Chapter 11. Photometric and Spectroscopic Observations of Exoplanet Transit Events

Firstly, we review simply the exoplanet transit events and introduce our ongoing optical wavelength project. Then, we present new photometric observations of the transiting planets (HAT-P-10b/WASP-11b, HAT-P-19b, WASP-43b, …) using an 85-cm telescope of Xinglong Station of the National Astronomical Observatories of China in 2012. New transit curves are modeled using the JKTEBOP code and adopting the quadratic limb-darkening law. The preliminary parameters (the orbital inclination, relative radius ……) of these star-planet systems are re-obtained.
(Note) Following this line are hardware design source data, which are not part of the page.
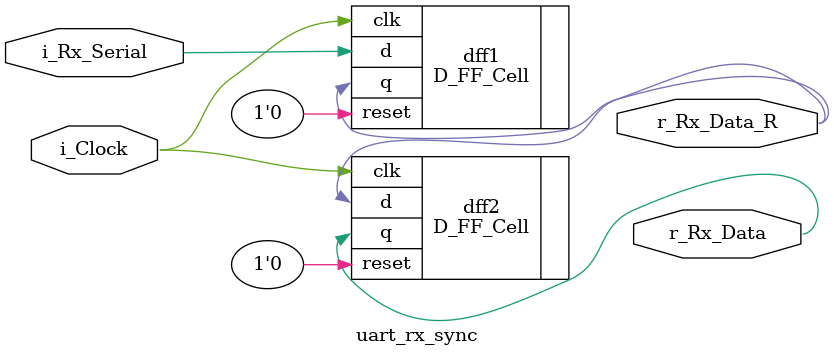
<source format=sv>
module uart_rx_sync (
  input  logic i_Clock,
  input  logic i_Rx_Serial,
  output logic r_Rx_Data_R,
  output logic r_Rx_Data
);

    // Implementación estructural de uart_rx_sync reemplazando el bloque always_ff por flip-flops D
    D_FF_Cell dff1 (
        .clk(i_Clock),
        .reset(1'b0),
        .d(i_Rx_Serial),
        .q(r_Rx_Data_R)
    );

    D_FF_Cell dff2 (
        .clk(i_Clock),
        .reset(1'b0),
        .d(r_Rx_Data_R),
        .q(r_Rx_Data)
    );

endmodule
</source>
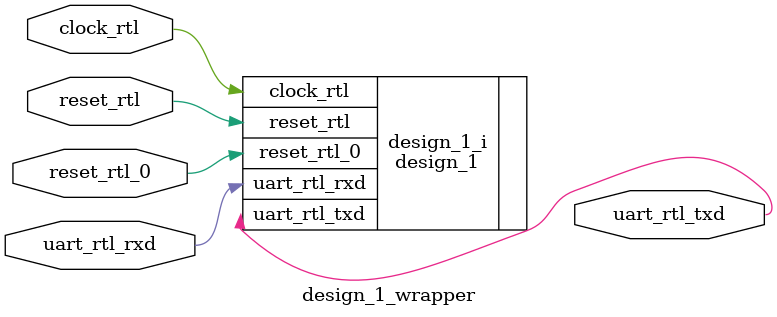
<source format=v>
`timescale 1 ps / 1 ps

module design_1_wrapper
   (clock_rtl,
    reset_rtl,
    reset_rtl_0,
    uart_rtl_rxd,
    uart_rtl_txd);
  input clock_rtl;
  input reset_rtl;
  input reset_rtl_0;
  input uart_rtl_rxd;
  output uart_rtl_txd;

  wire clock_rtl;
  wire reset_rtl;
  wire reset_rtl_0;
  wire uart_rtl_rxd;
  wire uart_rtl_txd;

design_1 design_1_i
       (.clock_rtl(clock_rtl),
        .reset_rtl(reset_rtl),
        .reset_rtl_0(reset_rtl_0),
        .uart_rtl_rxd(uart_rtl_rxd),
        .uart_rtl_txd(uart_rtl_txd));
endmodule

</source>
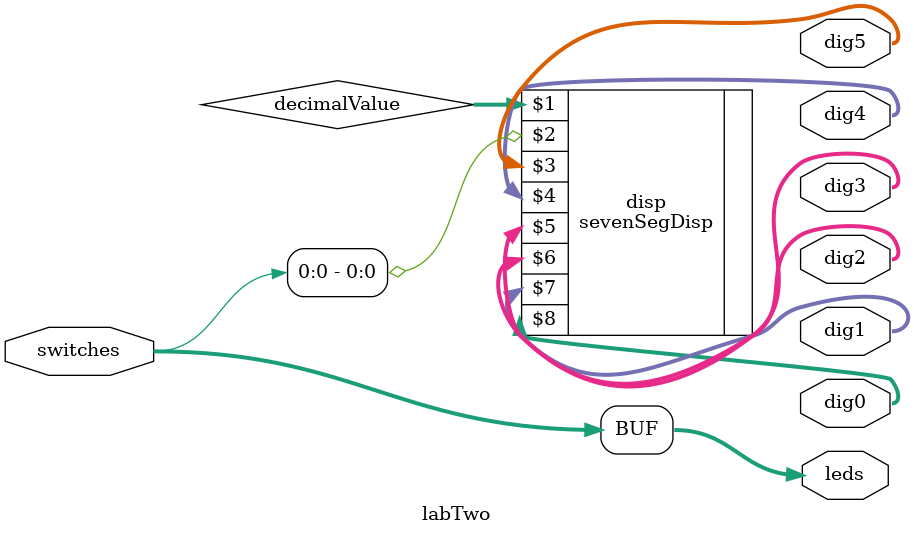
<source format=sv>
module labTwo(switches, leds, dig5, dig4, dig3, dig2, dig1, dig0);
	//since this is the top level, it should include all of your IO as ports
	//Inputs: switches
	input [9:0] switches;
	//Outputs: leds, 6 seven segment signals (dig5, dig4, dig3, dig2, dig1, dig0) that are 8 bits each
	output [9:0] leds;
	output [7:0] dig5, dig4, dig3, dig2, dig1, dig0;
	//Other reg/wires:
	reg [3:0] input5, input4, input3, input2, input1, input0; //These are inputs for your six seven-seg displays 
//	reg [19:0] decimalValue;
	reg [23:0] decimalValue;

	/*
	----------PART ONE----------
	Assign your LED pin outs based on your switch inputs. 
	This should be very simple (assign statements) and can go directly in the top level
	----------PART ONE----------
	*/
	assign leds[0] = switches[0];
	assign leds[1] = switches[1];
	assign leds[2] = switches[2];
	assign leds[3] = switches[3];
	assign leds[4] = switches[4];
	assign leds[5] = switches[5];
	assign leds[6] = switches[6];
	assign leds[7] = switches[7];
	assign leds[8] = switches[8];
	assign leds[9] = switches[9];
	/*
	----------PART TWO----------
	First, fill out the code for the sevenSegDigit module.

	Instantiate 6 copies of sevenSegDigit, using the dig5, dig4, etc as inputs like so:
	sevenSegDigit digit5(input5, dig5); //Instantiation of the leftmost seven-seg display. Note that dig5 should be connected to the pins corresponding to the leftmost display

	In an always_comb block, you can set inputs to these digits to numbers you want to check!

	After finishing part two, comment out these 6 instantiations and the logic to set the inputs so that it does not interfere with part three
	----------PART TWO----------
	*/
	
//	sevenSegDigit digit5(4'b0000, switches[0], 8'b11000000, dig5);
//	sevenSegDigit digit4(4'b0001, switches[0], 8'b10001001, dig4);
//	sevenSegDigit digit3(4'b0010, switches[0], 8'b10001110, dig3);
//	sevenSegDigit digit2(4'b0011, switches[0], 8'b11000001, dig2);
//	sevenSegDigit digit1(4'b0100, switches[0], 8'b11000110, dig1);
//	sevenSegDigit digit0(4'b0101, switches[0], 8'b11000110, dig0);

	sevenSegDisp disp(decimalValue, switches[0], dig5, dig4, dig3, dig2, dig1, dig0);

	/*
	----------PART FOUR----------
	First, fill out the code for the sevenSegDisp module.
	Instantiate the sevenSegDisp module using decimalValue as the input, and connecting the outputs to the six 8-bit seven segment display signal pins in your top level
	Instantiate miniALU with the appropriate signals from the switch inputs as inputs (based on the spec) and decimalValue as the output.
	----------PART FOUR----------
	*/
	
	// miniALU alu(switches[9:6], switches[5:2], switches[1], decimalValue);

	/*
	----------PART FIVE----------
	We've used 8 of the switches for inputs A and B that are four bits each. One switch is the operation.
	Now, the last switch will act as an enable for the display. If the last switch is high, the display should work as intended.
	If the last switch is low, the display should be blank regardless of the math in part four. 
	We want to add a step between the output for sevenSegDisp and the actual output that goes to the display that sets the actual output to drive a blank display if the switch is low.
	----------PART FIVE----------
	*/

endmodule
</source>
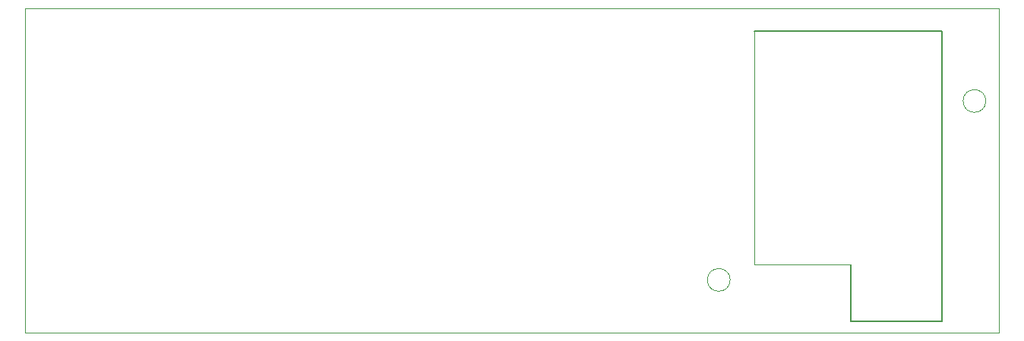
<source format=gbr>
%TF.GenerationSoftware,KiCad,Pcbnew,7.0.6-7.0.6~ubuntu22.04.1*%
%TF.CreationDate,2023-08-01T10:33:02-04:00*%
%TF.ProjectId,test-board,74657374-2d62-46f6-9172-642e6b696361,rev?*%
%TF.SameCoordinates,Original*%
%TF.FileFunction,Profile,NP*%
%FSLAX46Y46*%
G04 Gerber Fmt 4.6, Leading zero omitted, Abs format (unit mm)*
G04 Created by KiCad (PCBNEW 7.0.6-7.0.6~ubuntu22.04.1) date 2023-08-01 10:33:02*
%MOMM*%
%LPD*%
G01*
G04 APERTURE LIST*
%TA.AperFunction,Profile*%
%ADD10C,0.100000*%
%TD*%
%TA.AperFunction,Profile*%
%ADD11C,0.150000*%
%TD*%
G04 APERTURE END LIST*
D10*
X147320000Y-48895000D02*
X147320000Y-22860000D01*
X158115000Y-48895000D02*
X147320000Y-48895000D01*
D11*
X168275000Y-55245000D02*
X158115000Y-55245000D01*
X168275000Y-22860000D02*
X168275000Y-55245000D01*
X147320000Y-22860000D02*
X168275000Y-22860000D01*
X158115000Y-55245000D02*
X158115000Y-48895000D01*
D10*
X173151800Y-30657800D02*
G75*
G03*
X173151800Y-30657800I-1270000J0D01*
G01*
X144653000Y-50647600D02*
G75*
G03*
X144653000Y-50647600I-1270000J0D01*
G01*
X66040000Y-56515000D02*
X66040000Y-20320000D01*
X174625000Y-56515000D02*
X66040000Y-56515000D01*
X174625000Y-20320000D02*
X174625000Y-56515000D01*
X66040000Y-20320000D02*
X174625000Y-20320000D01*
M02*

</source>
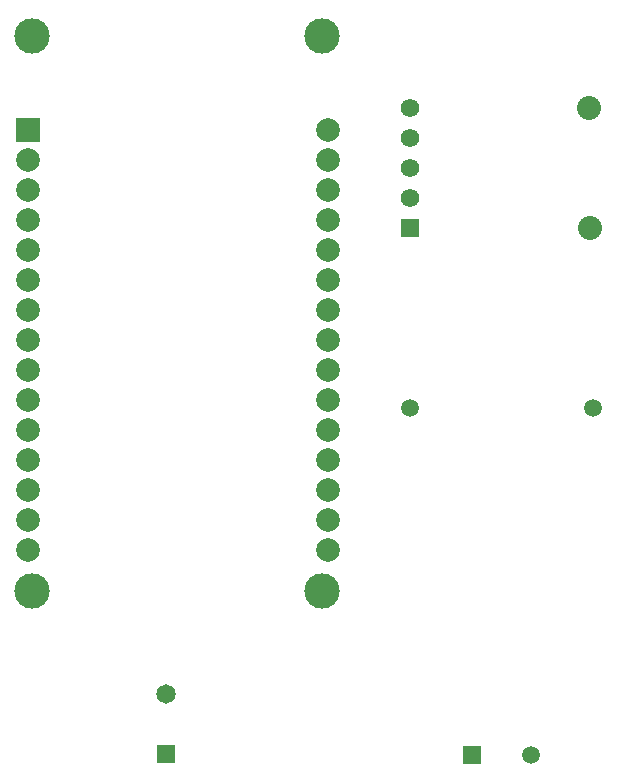
<source format=gbr>
%FSTAX23Y23*%
%MOIN*%
%SFA1B1*%

%IPPOS*%
%ADD12C,0.118110*%
%ADD13C,0.078740*%
%ADD14R,0.078740X0.078740*%
%ADD15C,0.080000*%
%ADD16R,0.062000X0.062000*%
%ADD17C,0.062000*%
%ADD18R,0.059370X0.059370*%
%ADD19C,0.059370*%
%ADD20R,0.064961X0.064961*%
%ADD21C,0.064961*%
G54D12*
X01256Y03719D03*
X02221D03*
Y0187D03*
X01256D03*
G54D13*
X0224Y02005D03*
Y02105D03*
Y02205D03*
Y02305D03*
Y02405D03*
Y02505D03*
Y02605D03*
Y02705D03*
Y02805D03*
Y02905D03*
Y03005D03*
Y03105D03*
Y03205D03*
Y03305D03*
Y03405D03*
X0124Y02005D03*
Y02105D03*
Y02205D03*
Y02305D03*
Y02405D03*
Y02505D03*
Y02605D03*
Y02705D03*
Y02805D03*
Y02905D03*
Y03005D03*
Y03105D03*
Y03205D03*
Y03305D03*
G54D14*
X0124Y03405D03*
G54D15*
X0311Y0348D03*
X03115Y0308D03*
G54D16*
X02515Y0308D03*
G54D17*
X02515Y0318D03*
Y0328D03*
Y0338D03*
Y0348D03*
G54D18*
X02721Y01321D03*
G54D19*
X02918Y01321D03*
X02516Y02478D03*
X03123D03*
G54D20*
X017Y01325D03*
G54D21*
X017Y01525D03*
M02*
</source>
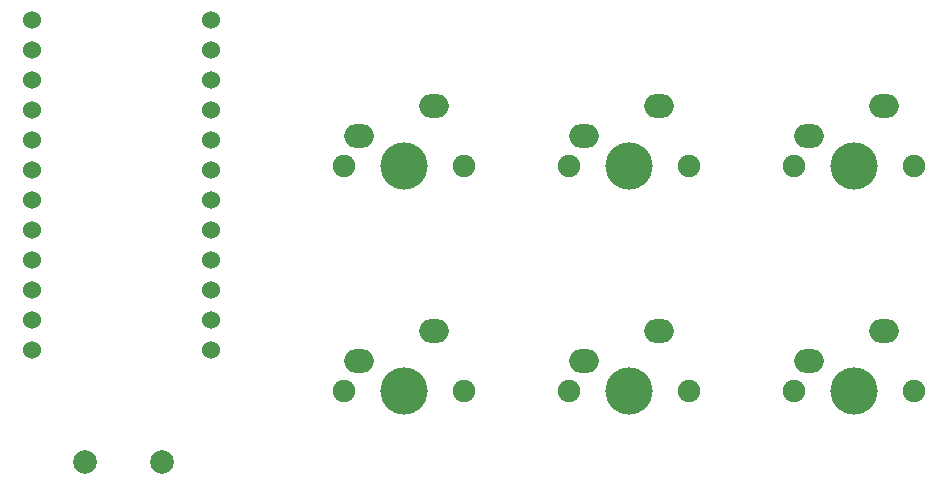
<source format=gbr>
G04 #@! TF.GenerationSoftware,KiCad,Pcbnew,(5.1.10)-1*
G04 #@! TF.CreationDate,2021-05-16T22:15:22-07:00*
G04 #@! TF.ProjectId,mkbd-guide,6d6b6264-2d67-4756-9964-652e6b696361,rev?*
G04 #@! TF.SameCoordinates,Original*
G04 #@! TF.FileFunction,Soldermask,Bot*
G04 #@! TF.FilePolarity,Negative*
%FSLAX46Y46*%
G04 Gerber Fmt 4.6, Leading zero omitted, Abs format (unit mm)*
G04 Created by KiCad (PCBNEW (5.1.10)-1) date 2021-05-16 22:15:22*
%MOMM*%
%LPD*%
G01*
G04 APERTURE LIST*
%ADD10C,4.000000*%
%ADD11C,1.900000*%
%ADD12O,2.500000X2.000000*%
%ADD13C,1.524000*%
%ADD14C,2.000000*%
G04 APERTURE END LIST*
D10*
X183356250Y-92868750D03*
D11*
X178276250Y-92868750D03*
X188436250Y-92868750D03*
D12*
X185896250Y-87788750D03*
X179546250Y-90328750D03*
X160496250Y-90328750D03*
X166846250Y-87788750D03*
D11*
X169386250Y-92868750D03*
X159226250Y-92868750D03*
D10*
X164306250Y-92868750D03*
X164306250Y-111918750D03*
D11*
X159226250Y-111918750D03*
X169386250Y-111918750D03*
D12*
X166846250Y-106838750D03*
X160496250Y-109378750D03*
X179546250Y-109378750D03*
X185896250Y-106838750D03*
D11*
X188436250Y-111918750D03*
X178276250Y-111918750D03*
D10*
X183356250Y-111918750D03*
D12*
X198596250Y-90328750D03*
X204946250Y-87788750D03*
D11*
X207486250Y-92868750D03*
X197326250Y-92868750D03*
D10*
X202406250Y-92868750D03*
X202406250Y-111918750D03*
D11*
X197326250Y-111918750D03*
X207486250Y-111918750D03*
D12*
X204946250Y-106838750D03*
X198596250Y-109378750D03*
D13*
X148017650Y-80540750D03*
X148017650Y-83080750D03*
X148017650Y-85620750D03*
X148017650Y-88160750D03*
X148017650Y-90700750D03*
X148017650Y-93240750D03*
X148017650Y-95780750D03*
X148017650Y-98320750D03*
X148017650Y-100860750D03*
X148017650Y-103400750D03*
X148017650Y-105940750D03*
X148017650Y-108480750D03*
X132797650Y-108480750D03*
X132797650Y-105940750D03*
X132797650Y-103400750D03*
X132797650Y-100860750D03*
X132797650Y-98320750D03*
X132797650Y-95780750D03*
X132797650Y-93240750D03*
X132797650Y-90700750D03*
X132797650Y-88160750D03*
X132797650Y-85620750D03*
X132797650Y-83080750D03*
X132797650Y-80540750D03*
D14*
X143856250Y-117918750D03*
X137356250Y-117918750D03*
M02*

</source>
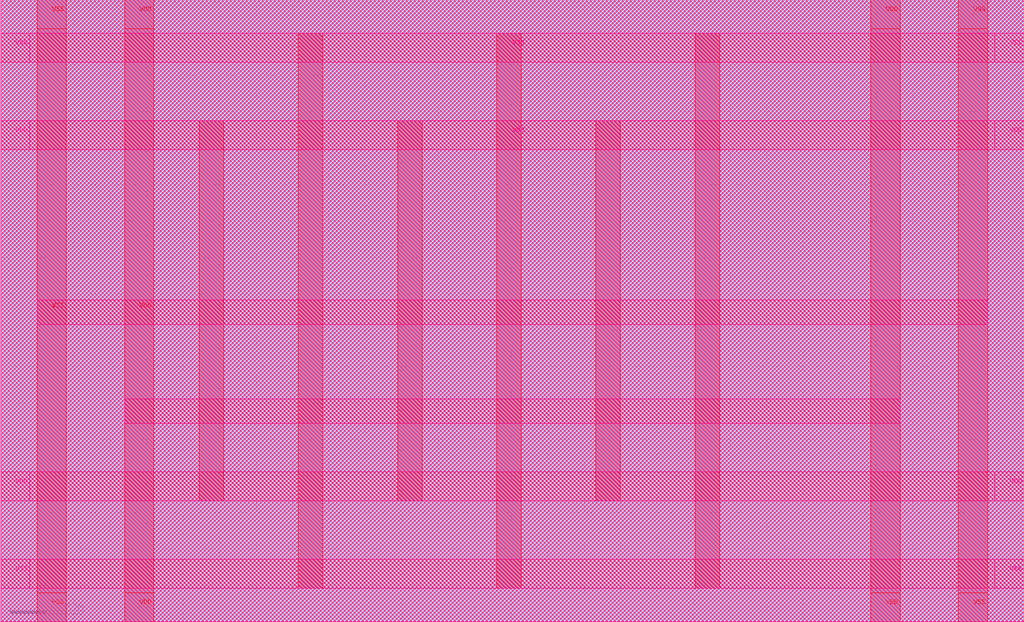
<source format=lef>
###############################################################
#  Generated by:      Cadence Innovus 20.13-s083_1
#  OS:                Linux x86_64(Host ID rice-503-20-north)
#  Generated on:      Tue May 17 01:02:42 2022
#  Design:            ringosc
#  Command:           write_lef_abstract -specifyTopLayer 6 -PGPinLayers {5 6} -noCutObs -stripePin results/ringosc.lef
###############################################################

VERSION 5.8 ;

BUSBITCHARS "[]" ;
DIVIDERCHAR "/" ;

MACRO ringosc
  CLASS BLOCK ;
  SIZE 140.300000 BY 85.340000 ;
  FOREIGN ringosc 0.000000 0.000000 ;
  ORIGIN 0 0 ;
  SYMMETRY X Y R90 ;
  PIN VSS
    DIRECTION INOUT ;
    USE GROUND ;
    PORT
      LAYER met5 ;
        RECT 136.300000 76.760000 140.300000 80.760000 ;
    END
    PORT
      LAYER met5 ;
        RECT 0.000000 76.760000 4.000000 80.760000 ;
    END
    PORT
      LAYER met5 ;
        RECT 136.300000 4.560000 140.300000 8.560000 ;
    END
    PORT
      LAYER met5 ;
        RECT 0.000000 4.560000 4.000000 8.560000 ;
    END
    PORT
      LAYER met4 ;
        RECT 131.300000 81.340000 135.300000 85.340000 ;
    END
    PORT
      LAYER met4 ;
        RECT 131.300000 0.000000 135.300000 4.000000 ;
    END
    PORT
      LAYER met4 ;
        RECT 4.980000 81.340000 8.980000 85.340000 ;
    END
    PORT
      LAYER met4 ;
        RECT 4.980000 0.000000 8.980000 4.000000 ;
    END

# P/G power stripe data as pin
    PORT
      LAYER met4 ;
        RECT 95.200000 4.560000 98.560000 80.760000 ;
        RECT 68.000000 4.560000 71.360000 80.760000 ;
        RECT 40.800000 4.560000 44.160000 80.760000 ;
        RECT 131.300000 0.000000 135.300000 85.340000 ;
        RECT 4.980000 0.000000 8.980000 85.340000 ;
      LAYER met5 ;
        RECT 4.980000 40.800000 135.300000 44.160000 ;
        RECT 0.000000 4.560000 140.300000 8.560000 ;
        RECT 0.000000 76.760000 140.300000 80.760000 ;
    END
# end of P/G power stripe data as pin

  END VSS
  PIN VDD
    DIRECTION INOUT ;
    USE POWER ;
    PORT
      LAYER met5 ;
        RECT 136.300000 64.760000 140.300000 68.760000 ;
    END
    PORT
      LAYER met5 ;
        RECT 0.000000 64.760000 4.000000 68.760000 ;
    END
    PORT
      LAYER met5 ;
        RECT 136.300000 16.560000 140.300000 20.560000 ;
    END
    PORT
      LAYER met5 ;
        RECT 0.000000 16.560000 4.000000 20.560000 ;
    END
    PORT
      LAYER met4 ;
        RECT 119.300000 81.340000 123.300000 85.340000 ;
    END
    PORT
      LAYER met4 ;
        RECT 119.300000 0.000000 123.300000 4.000000 ;
    END
    PORT
      LAYER met4 ;
        RECT 16.980000 81.340000 20.980000 85.340000 ;
    END
    PORT
      LAYER met4 ;
        RECT 16.980000 0.000000 20.980000 4.000000 ;
    END

# P/G power stripe data as pin
    PORT
      LAYER met4 ;
        RECT 81.600000 16.560000 84.960000 68.760000 ;
        RECT 54.400000 16.560000 57.760000 68.760000 ;
        RECT 27.200000 16.560000 30.560000 68.760000 ;
        RECT 119.300000 0.000000 123.300000 85.340000 ;
        RECT 16.980000 0.000000 20.980000 85.340000 ;
      LAYER met5 ;
        RECT 16.980000 27.200000 123.300000 30.560000 ;
        RECT 0.000000 16.560000 140.300000 20.560000 ;
        RECT 0.000000 64.760000 140.300000 68.760000 ;
    END
# end of P/G power stripe data as pin

  END VDD
  OBS
    LAYER li1 ;
      RECT 0.000000 0.000000 140.300000 85.340000 ;
    LAYER met1 ;
      RECT 0.000000 0.000000 140.300000 85.340000 ;
    LAYER met2 ;
      RECT 0.000000 0.000000 140.300000 85.340000 ;
    LAYER met3 ;
      RECT 0.000000 0.000000 140.300000 85.340000 ;
    LAYER met4 ;
      RECT 0.000000 0.000000 140.300000 85.340000 ;
    LAYER met5 ;
      RECT 0.000000 0.000000 140.300000 85.340000 ;
  END
END ringosc

END LIBRARY

</source>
We also revise the ephemeris with a transit epoch and discuss a period change by the observed minimum minus calculated transit times. Finally, our future plans in China are given and discussed.
Liyun Zhang, Qingfeng Pi

Chapter 12. Photochemistry of Terrestrial Exoplanet Atmospheres

Terrestrial exoplanets are exciting objects to study because they could be potential habitats for extraterrestrial life. Both the search and the characterization of terrestrial exoplanets are flourishing. Particularly, NASA’s Kepler spacecraft has discovered Earth-sized planets receiving similar amount of radiative heat as Earth. Central in the studies of terrestrial exoplanets is to characterize their atmospheres and to search for potential biosignature gases (the atmospheric components that indicate biogenic surface emissions). To achieve this goal, a deep understanding of the key physical and chemical processes that control the atmospheric composition and the atmosphere-surface interaction is pivotal.
Renyu Hu

Chapter 13. Planet Formation in Binaries

Spurred by the discovery of more than 60 exoplanets in multiple systems, binaries have become in recent years one of the main topics in planet-formation research. Numerous studies have investigated to what extent the presence of a stellar companion can affect the planet-formation process. Such studies have implications that can reach beyond the sole context of binaries, as they allow to test certain aspects of the planet-formation scenario by submitting them to extreme environments. We review here the current understanding on this complex problem. We show in particular how each of the different stages of the planet-formation process is affected differently by binary perturbations. We focus especially on the intermediate stage of kilometre-sized planetesimal accretion, which has proven to be the most sensitive to binarity and for which the presence of some exoplanets observed in tight binaries is difficult to explain by in situ formation following the “standard” planet-formation scenario. Some tentative solutions to this apparent paradox are presented. The last part of our review presents a thorough description of the problem of planet habitability, for which the binary environment creates a complex situation because of the presence of two irradiation sources of varying distance.